In April 2008 Missing Live aired on BBC One. More than 100 people were found over the four-week show's airing. In June 2008 the charity received a Department for Children, Schools and Families (DCSF) grant of £310,000. Five new trustees were appointed, which led to a shortlisting at the Third Sector Awards 2009 for most improved Trustee Board. In October 2009 Missing People worked with Iceland supermarket to launch milk carton appeals for the missing. Following on from the success of a previous initiative with Iceland which had helped to find more than 17 people across millions of cartons. The first new appeal was for Andrew Gosden, a 14-year-old boy last seen at King's Cross Station. In December 2009 Missing People launched the first report into the experiences of, and impacts on, the families of missing people called "Living in Limbo". Also in December Missing People teamed up with 95.8 Capital FM to launch the Runaway Helpline text service, the first free helpline text service for young people, which was funded by Vodafone Foundation.

===116xxx telephone number issued (2009)===

In 2009, Ofcom introduced the first harmonised European numbers for harmonised services of social value, allocating 116 000 to the Missing People service. This number is free to call from mobiles and landlines.

===0500 telephone number withdrawn (2017)===
The existing 0500 700 700 telephone number continued to operate in parallel with the new 116 000 number for many years. Finally, in June 2017, Ofcom withdrew all 0500 numbers, and the 0500 line was no more. The 0500 number had been free to call from landlines but had cost up to 40p per minute to call from a mobile telephone.

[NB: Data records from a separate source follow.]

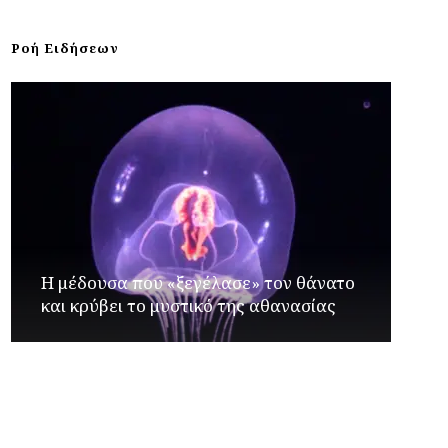
Ροή Ειδήσεων
Η μέδουσα που «ξεγέλασε» τον θάνατο
και κρύβει το μυστικό της αθανασίας
Γιώργος Καρβουνιάρης – Δημήτρης
Παλούμπης στο Ράδιο Γάμμα 94FM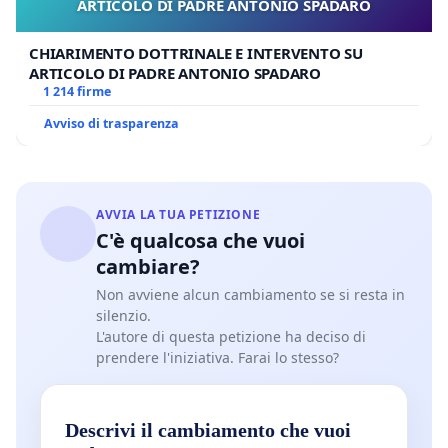
ARTICOLO DI PADRE ANTONIO SPADARO
CHIARIMENTO DOTTRINALE E INTERVENTO SU
ARTICOLO DI PADRE ANTONIO SPADARO
1 214 firme
Avviso di trasparenza
AVVIA LA TUA PETIZIONE
C'è qualcosa che vuoi
cambiare?
Non avviene alcun cambiamento se si resta in
silenzio.
L'autore di questa petizione ha deciso di
prendere l'iniziativa. Farai lo stesso?
Descrivi il cambiamento che vuoi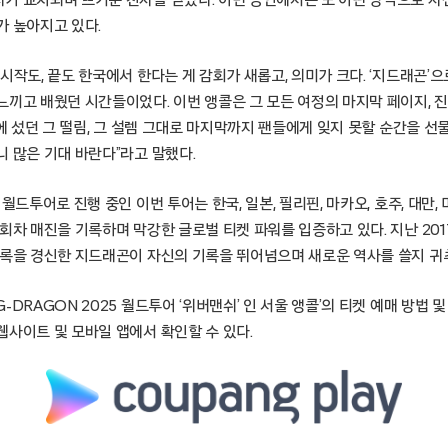
가 높아지고 있다.
시작도, 끝도 한국에서 한다는 게 감회가 새롭고, 의미가 크다. ‘지드래곤’으
느끼고 배웠던 시간들이었다. 이번 앵콜은 그 모든 여정의 마지막 페이지, 
대에 섰던 그 떨림, 그 설렘 그대로 마지막까지 팬들에게 잊지 못할 순간을 선물
 많은 기대 바란다”라고 말했다.
월드투어로 진행 중인 이번 투어는 한국, 일본, 필리핀, 마카오, 호주, 대만, 
회차 매진을 기록하며 막강한 글로벌 티켓 파워를 입증하고 있다. 지난 201
기록을 경신한 지드래곤이 자신의 기록을 뛰어넘으며 새로운 역사를 쓸지 귀
-DRAGON 2025 월드투어 ‘위버맨쉬’ 인 서울 앵콜’의 티켓 예매 방법 
웹사이트 및 모바일 앱에서 확인할 수 있다.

==Working with the police==

Missing People works in partnership with police forces and other agencies across the UK to help find missing children and adults and support their family or carer. Missing people offers publicity opportunities to police forces and at the request of the police Missing People can send a missing person a text message informing them about the charity and the support they can offer. These services are available at no direct cost to police forces, the missing person or their family.

==Events==

International Missing Children's Day is one day a year when people remember missing children and their families. The charity mark this day by holding their Big Tweet for Missing Children. For 24 hours the charity uses Twitter to publicise missing children appeals. The charity tweets a different missing child appeal every 30 minutes for 24 hours and are supported in this by a range of celebrities and organisations. In 2013 The Big Tweet for Missing Children was sponsored by The Sun newspaper and celebrities including Simon Cowell and Stephen Fry endorsed the campaign making it the most successful Big Tweet in the charity's history.

Miles for Missing People is an annual running event held by the charity Missing People. The popular event, includes a 10K, a 3K and a kids run as well as entertainment and family activities, is held on or around 25 May to mark International Missing Children's Day. Hundreds of supporters and families of missing people join to participate in the races and fundraise for the charity raising thousands of pounds for the charity's work.

The Missing People Cycle Challenge takes place in June or July each year and involves groups of cyclists cycling from Edinburgh to London over a five-day period to help support the families of Missing People.

The Missing People Choir was founded by the charity in 2014.